With the help of his talented kids in the band, in 2012 he played his final live concert in none other than Napa, California to an adoring crowd at the Uptown Theater.
In 2014 Glen Released the Movie “I’ll Be Me” which chronicled his battle with Alzheimer’s and a behind the scenes look at his farewell tour. Below is the trailer.
And here is an excerpt from this inspirational film. His vulnerability and courage in fighting it head on are amazing. “I kept going into the kitchen and then forgetting what I came in there for. So I solved the problem; I stopped going into the kitchen!
The Alzheimer’s Association has said what Glen is doing is unprecedented and his humble courage has been an inspiration to both families and patients of the dreaded disease.
Glen began his career dropping out of high school at 14 and eventually becoming a great studio musician in Los Angeles playing for some of the great performers in the music industry like Waylon Jennings, Elvis Pressley, The Beach Boys and Johnny Cash. He broke out in 1967 winning 4 Grammy’s.
Included in his legion of fans are The Red Hot Chili Peppers, U2, Tom Petty, Bruce Springsteen, and President Bill Clinton. Tom Petty once said, “Glen’s songs really weren’t hip enough for the 60’s but then you’d listen to how good they were and how great he played and you soon loved it.”
Not everything was peaches and cream for Glen. There were public battles with drugs and alcohol along with arrests and the ups and downs of the music industry. He was front page fodder with his controversial cocaine induced relationship with Tanya Tucker who was 22 years his junior. He had a variety show from 1969 to 1972 but that was cancelled. He had 3 failed marriages until he got clean during his 4th marriage with his present wife Kim. He ended up having 8 kids.
It was hard to let go of Glen even during his worst times. His personality, kindness and charm were hard to let go of. A writer on his variety show; future star Steve Martin; said that Glen was fun and easy going and never took himself too seriously. “He was up for anything and he was so much fun to work with”, said Martin.
In 2011 Glen was diagnosed with Alzheimer’s. As a way to say goodbye to his fans and to tell them that was going to be ok through this journey, he went on tour. In a People magazine interview, Glen and his 4th wife Kim said that they wanted to come out and talk about the Alzheimer’s so fans would not be alarmed when he occasionally forgot words or lost his place in a song. With social media and online publications, they did not want rumors of drugs or alcohol to tarnish his new good name. Below are some amazing performances with Glen and many of the giants in the music industry that are sadly gone as well.
Here is Glen Campbell on the Johnny Carson show in 1985.
Glen Campbell talking about the loss of his good friend John Denver.
John Denver and Glen Campbell singing on John’s Variety Show in 1977.
Elvis Presley and Glen Campbell sing a duet.
Glen Campbell and Johnny Cash just having fun.
A goodbye interview with Glen Campbell and his wife and daughter.

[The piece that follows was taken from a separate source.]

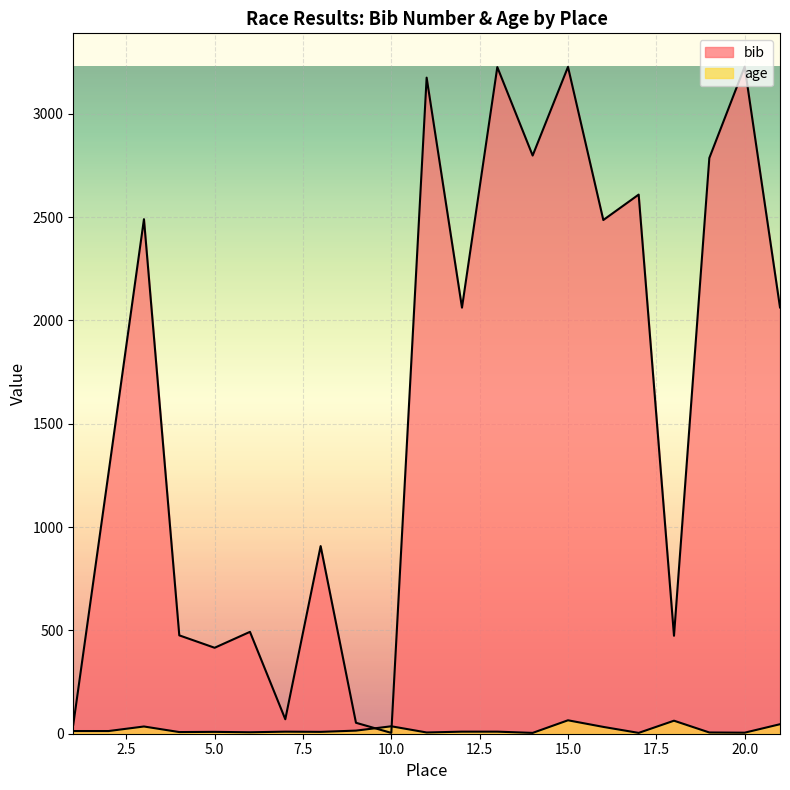

How many lines are shown in the chart?

2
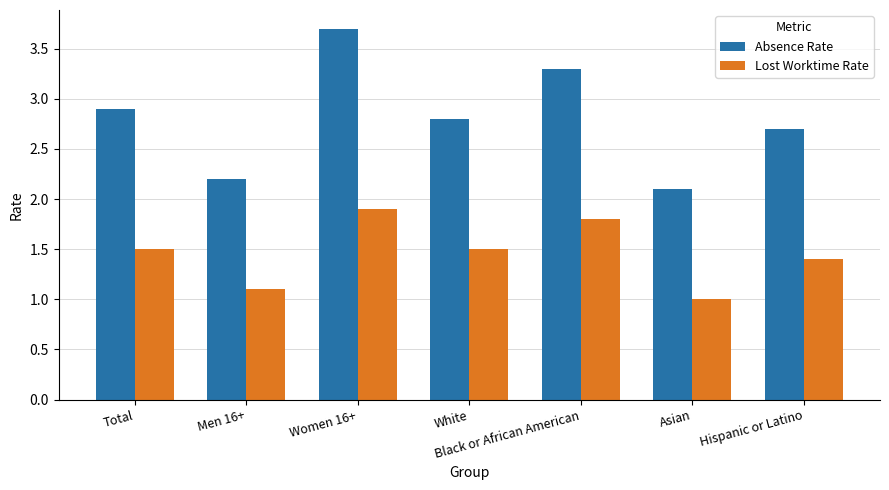

At which category is the sum across all series the highest?

Women 16+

I would like to thank Glen’s social media team who have always been so kind to me whenever I brought Glen’s name up online. They have been very supportive and pro active with all of his fans and they are a reflection of his fighting spirit and positive attitude. I hope that even with Glen being gone, that they work harder than ever to help his fans celebrate his talents and his life.
And finally thanks to Glen and his family for their kindness, truthfulness and vulnerability. Glen’s music will live on forever and the bond between he and his fans will never be broken because of the way you handled this terrible situation. Rest in Peace Glen. And thanks for sharing so much.